* Exercise instructions: State how many lines in the records below contain the word "vertices". Nothing else is needed.

* Materials provided:
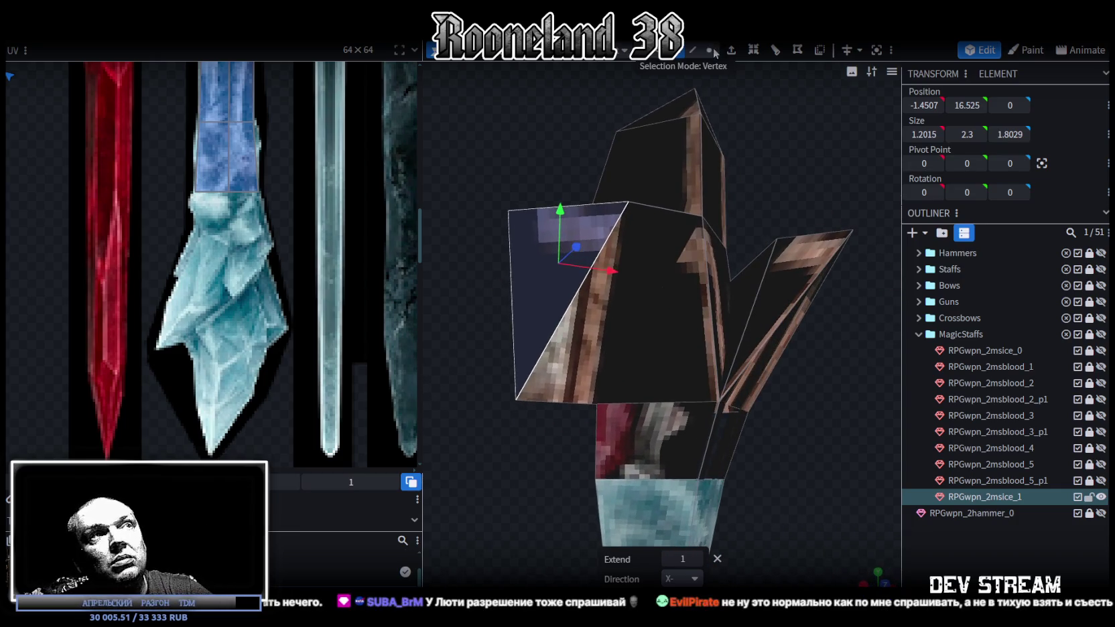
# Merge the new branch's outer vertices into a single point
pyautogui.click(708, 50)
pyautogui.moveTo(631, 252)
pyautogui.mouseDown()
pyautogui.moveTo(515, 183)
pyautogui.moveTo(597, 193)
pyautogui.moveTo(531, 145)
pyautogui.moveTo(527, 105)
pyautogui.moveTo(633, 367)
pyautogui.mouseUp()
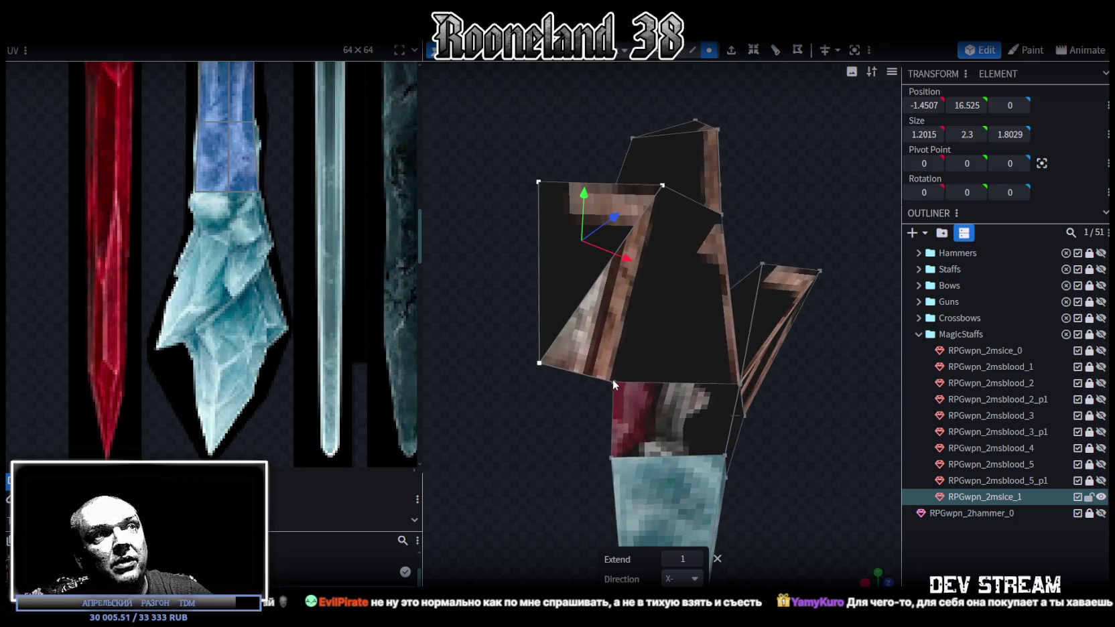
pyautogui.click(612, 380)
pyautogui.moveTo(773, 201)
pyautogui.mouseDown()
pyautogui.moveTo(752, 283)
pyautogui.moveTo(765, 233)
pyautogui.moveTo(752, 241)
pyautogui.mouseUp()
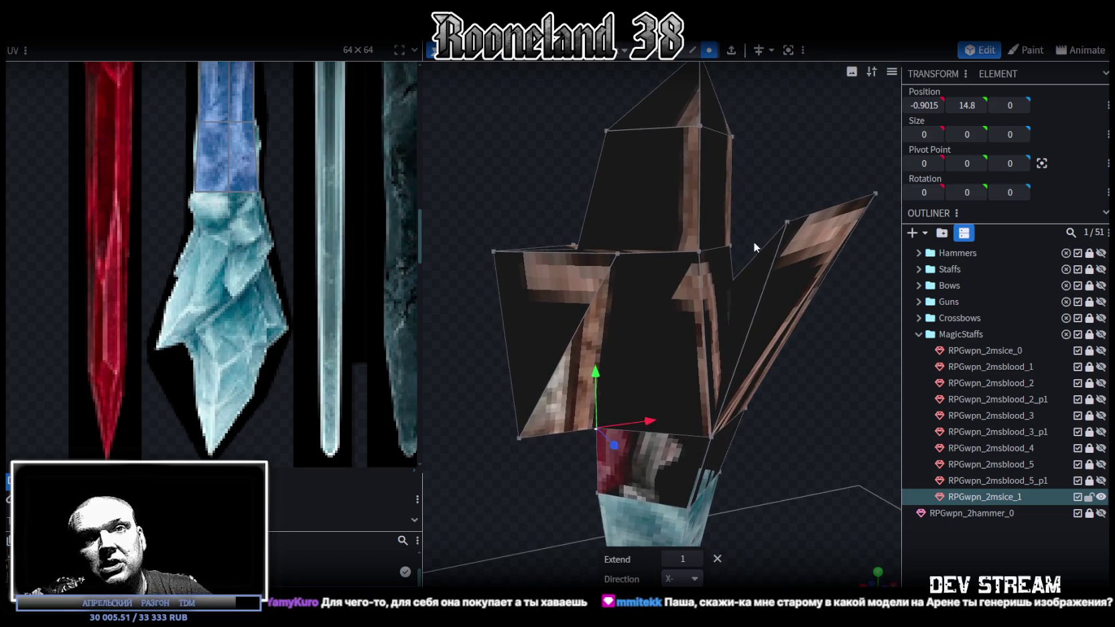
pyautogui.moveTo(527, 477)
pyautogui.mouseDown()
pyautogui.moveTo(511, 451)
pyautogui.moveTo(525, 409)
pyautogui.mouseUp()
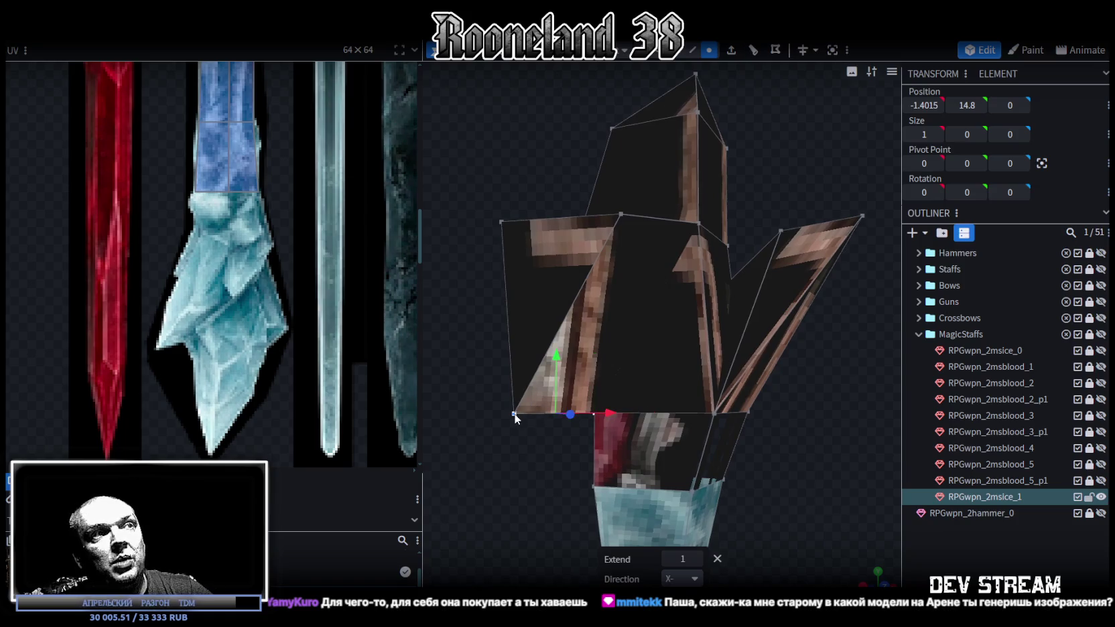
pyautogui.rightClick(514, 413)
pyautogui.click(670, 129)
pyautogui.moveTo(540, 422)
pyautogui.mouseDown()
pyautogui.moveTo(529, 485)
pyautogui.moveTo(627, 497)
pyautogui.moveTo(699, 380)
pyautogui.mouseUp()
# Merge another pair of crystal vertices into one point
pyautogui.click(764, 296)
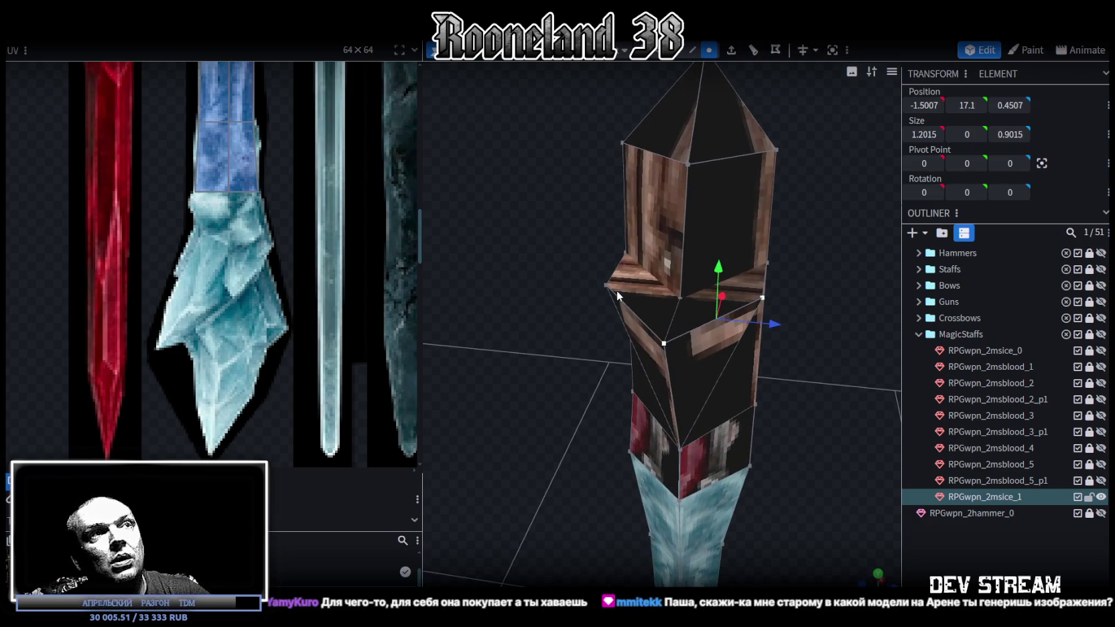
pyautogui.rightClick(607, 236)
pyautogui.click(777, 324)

* Completed task: 2